• Requirement
Only the lines from the one containing "These samples are" through the end of the entries should be returned, exactly as they are, with the pictures omitted.

• Data section
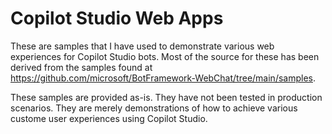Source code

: # Copilot Studio Web Apps
These are samples that I have used to demonstrate various web experiences for Copilot Studio bots. Most of the source for these has been derived from the samples found at https://github.com/microsoft/BotFramework-WebChat/tree/main/samples.

These samples are provided as-is. They have not been tested in production scenarios. They are merely demonstrations of how to achieve various custome user experiences using Copilot Studio.
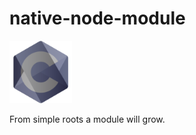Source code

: # native-node-module

<img src="misc/icon.png" width=100px/>

From simple roots a module will grow.
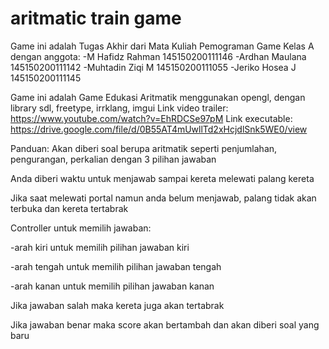 # aritmatic train game

Game ini adalah Tugas Akhir dari Mata Kuliah Pemograman Game Kelas A dengan anggota:
-M Hafidz Rahman 145150200111146
-Ardhan Maulana  145150200111142
-Muhtadin Ziqi M  145150200111055
-Jeriko Hosea J  145150200111145

Game ini adalah Game Edukasi Aritmatik menggunakan opengl, dengan library sdl, freetype, irrklang, imgui
Link video trailer: https://www.youtube.com/watch?v=EhRDCSe97pM
Link executable: https://drive.google.com/file/d/0B55AT4mUwllTd2xHcjdlSnk5WE0/view

Panduan:
Akan diberi soal berupa aritmatik seperti penjumlahan, pengurangan, perkalian dengan 3 pilihan jawaban

Anda diberi waktu untuk menjawab sampai kereta melewati palang kereta

Jika saat melewati portal namun anda belum menjawab, palang tidak akan terbuka dan kereta tertabrak


Controller untuk memilih jawaban:

-arah kiri untuk memilih pilihan jawaban kiri

-arah tengah untuk memilih pilihan jawaban tengah

-arah kanan untuk memilih pilihan jawaban kanan


Jika jawaban salah maka kereta juga akan tertabrak

Jika jawaban benar maka score akan bertambah dan akan diberi soal yang baru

• Output of the exercise
These samples are provided as-is. They have not been tested in production scenarios. They are merely demonstrations of how to achieve various custome user experiences using Copilot Studio.
Source code

: # native-node-module

<img src="misc/icon.png" width=100px/>

From simple roots a module will grow.
 # aritmatic train game

Game ini adalah Tugas Akhir dari Mata Kuliah Pemograman Game Kelas A dengan anggota:
-M Hafidz Rahman 145150200111146
-Ardhan Maulana  145150200111142
-Muhtadin Ziqi M  145150200111055
-Jeriko Hosea J  145150200111145

Game ini adalah Game Edukasi Aritmatik menggunakan opengl, dengan library sdl, freetype, irrklang, imgui
Link video trailer: https://www.youtube.com/watch?v=EhRDCSe97pM
Link executable: https://drive.google.com/file/d/0B55AT4mUwllTd2xHcjdlSnk5WE0/view

Panduan:
Akan diberi soal berupa aritmatik seperti penjumlahan, pengurangan, perkalian dengan 3 pilihan jawaban

Anda diberi waktu untuk menjawab sampai kereta melewati palang kereta

Jika saat melewati portal namun anda belum menjawab, palang tidak akan terbuka dan kereta tertabrak


Controller untuk memilih jawaban:

-arah kiri untuk memilih pilihan jawaban kiri

-arah tengah untuk memilih pilihan jawaban tengah

-arah kanan untuk memilih pilihan jawaban kanan


Jika jawaban salah maka kereta juga akan tertabrak

Jika jawaban benar maka score akan bertambah dan akan diberi soal yang baru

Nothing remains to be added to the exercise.